-------- MATERIALS PROVIDED --------

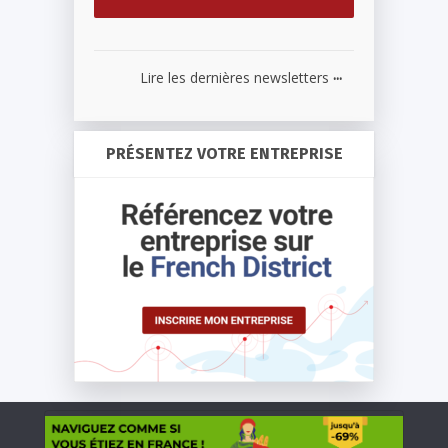
...
Lire les dernières newsletters
PRÉSENTEZ VOTRE ENTREPRISE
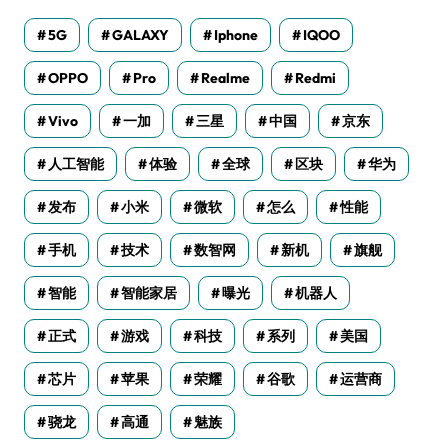
5G
GALAXY
Iphone
IQOO
OPPO
Pro
Realme
Redmi
Vivo
一加
三星
中国
京东
人工智能
体验
全球
区块
华为
发布
小米
微软
怎么
性能
手机
技术
数智网
新机
旗舰
智能
智能家居
曝光
机器人
正式
游戏
科技
系列
美国
芯片
苹果
荣耀
谷歌
运营商
骁龙
高通
魅族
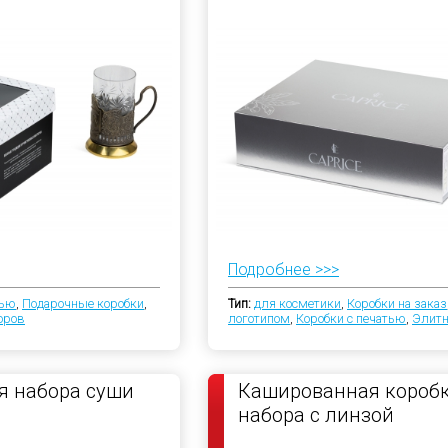
Подробнее >>>
тью
,
Подарочные коробки
,
Тип:
для косметики
,
Коробки на заказ
оров
логотипом
,
Коробки с печатью
,
Элитн
я набора суши
Кашированная коробк
набора с линзой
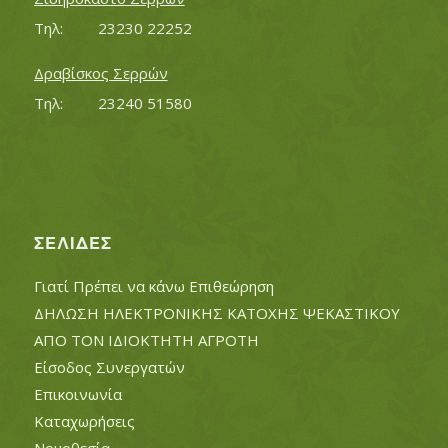
Τηλ:		23230 22252
Δραβίσκος Σερρών
Τηλ:		23240 51580
ΣΕΛΊΔΕΣ
Γιατί Πρέπει να κάνω Επιθεώρηση
ΔΗΛΩΣΗ ΗΛΕΚΤΡΟΝΙΚΗΣ ΚΑΤΟΧΗΣ ΨΕΚΑΣΤΙΚΟΥ
ΑΠΟ ΤΟΝ ΙΔΙΟΚΤΗΤΗ ΑΓΡΟΤΗ
Είσοδος Συνεργατών
Επικοινωνία
Καταχωρήσεις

--------

Pictures aside, repeat each entry in full and without change.

...
Lire les dernières newsletters
PRÉSENTEZ VOTRE ENTREPRISE
5G
GALAXY
Iphone
IQOO
OPPO
Pro
Realme
Redmi
Vivo
一加
三星
中国
京东
人工智能
体验
全球
区块
华为
发布
小米
微软
怎么
性能
手机
技术
数智网
新机
旗舰
智能
智能家居
曝光
机器人
正式
游戏
科技
系列
美国
芯片
苹果
荣耀
谷歌
运营商
骁龙
高通
魅族
Подробнее >>>
тью
,
Подарочные коробки
,
Тип:
для косметики
,
Коробки на заказ
оров
логотипом
,
Коробки с печатью
,
Элитн
я набора суши
Кашированная коробк
набора с линзой
Τηλ:		23230 22252
Δραβίσκος Σερρών
Τηλ:		23240 51580
ΣΕΛΊΔΕΣ
Γιατί Πρέπει να κάνω Επιθεώρηση
ΔΗΛΩΣΗ ΗΛΕΚΤΡΟΝΙΚΗΣ ΚΑΤΟΧΗΣ ΨΕΚΑΣΤΙΚΟΥ
ΑΠΟ ΤΟΝ ΙΔΙΟΚΤΗΤΗ ΑΓΡΟΤΗ
Είσοδος Συνεργατών
Επικοινωνία
Καταχωρήσεις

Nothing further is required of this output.